Orthogonality to $AM$ means the dot product with $M-A$ vanishes. Solving the resulting linear equation in $t$ gives

$$t=\frac{(K-A)\cdot(M-A)}{|M-A|^2}.$$

No geometric assumption beyond perpendicularity is used.

The second delicate step is the relation

$$(2t-1)AM=MB.$$

Starting from

$$t=\frac{\cos\frac{\alpha+\theta}{2}} {2\cos\frac{\alpha-\theta}{2}},$$

one computes directly

$$2t-1 = \frac{\cos\frac{\alpha+\theta}{2} -\cos\frac{\alpha-\theta}{2}} {\cos\frac{\alpha-\theta}{2}} = \frac{\sin\frac{\alpha+\theta}{2}} {\sin\frac{\alpha-\theta}{2}}.$$

Multiplying by

$$AM=2\sin\frac{\alpha-\theta}{2}$$

gives exactly

$$MB=2\sin\frac{\alpha+\theta}{2}.$$

A sign error in the cosine-difference identity would reverse the conclusion, so this step must be checked carefully.

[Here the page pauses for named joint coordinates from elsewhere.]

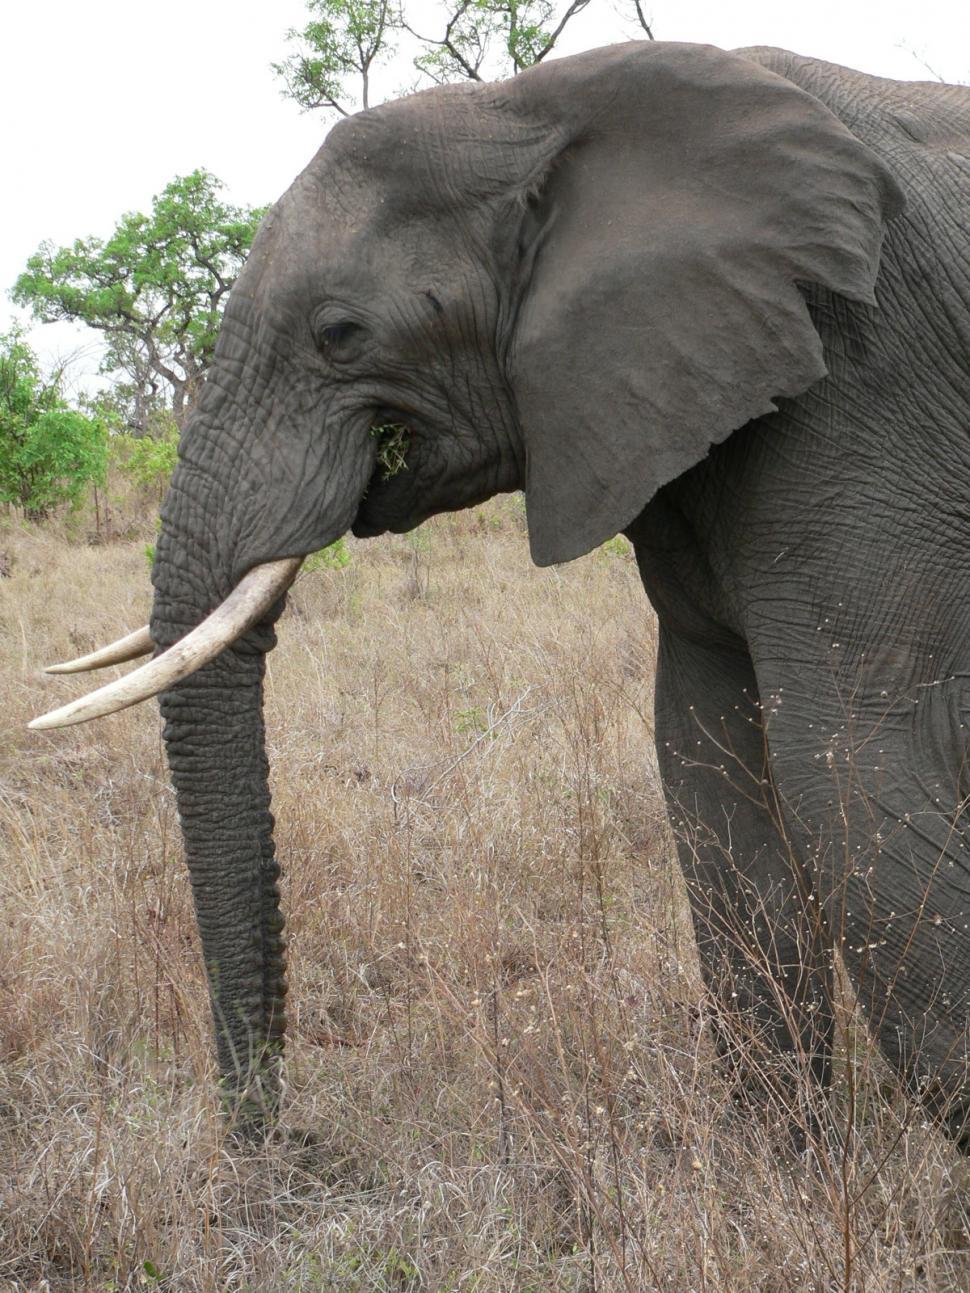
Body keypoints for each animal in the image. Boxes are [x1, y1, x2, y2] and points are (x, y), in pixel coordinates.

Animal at [32, 40, 970, 1145]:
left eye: (340, 334)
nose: (270, 1147)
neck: (534, 113)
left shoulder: (864, 380)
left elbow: (858, 780)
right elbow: (708, 775)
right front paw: (782, 1163)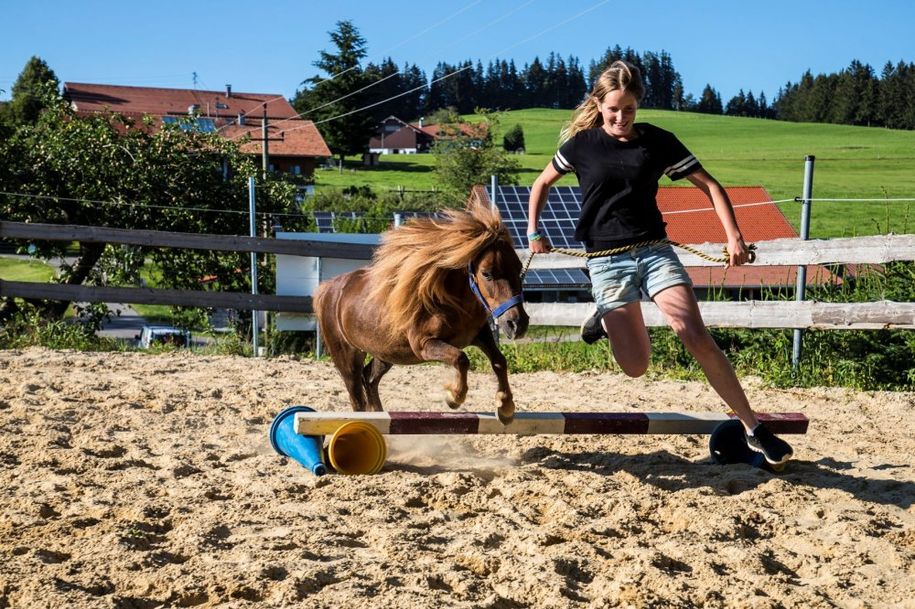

The third delicate point is the chord-length formula. For points on the unit circle with angular separation $\delta$,

$$\text{chord}=2\sin\frac{\delta}{2}.$$

Here the separations are $\alpha-\theta$ and $\alpha+\theta$, yielding the stated expressions for $AM$ and $MB$.

Alternative Approaches

A synthetic solution can be obtained by introducing the tangents at $A$ and $M$ and using classical relations between chords, projections, and equal arcs. The midpoint $K$ of the arc $AB$ has several equivalent characterizations: it lies on the internal bisector of $\angle AOB$, and the lines $KA$ and $KB$ make equal angles with the corresponding chords. By exploiting these angle relations and applying the sine rule in carefully chosen triangles, one can derive proportionalities equivalent to

$$AH-HM=MB.$$

Another approach uses affine coordinates along the line $AM$. One computes the projection of $K$ onto $AM$ through vector geometry and expresses the result directly in terms of the subtended central angles. This remains essentially geometric but avoids explicit Cartesian coordinates. The coordinate method presented above is preferable because the projection parameter $t$ emerges naturally from a single orthogonality equation and the remainder reduces to standard trigonometric identities.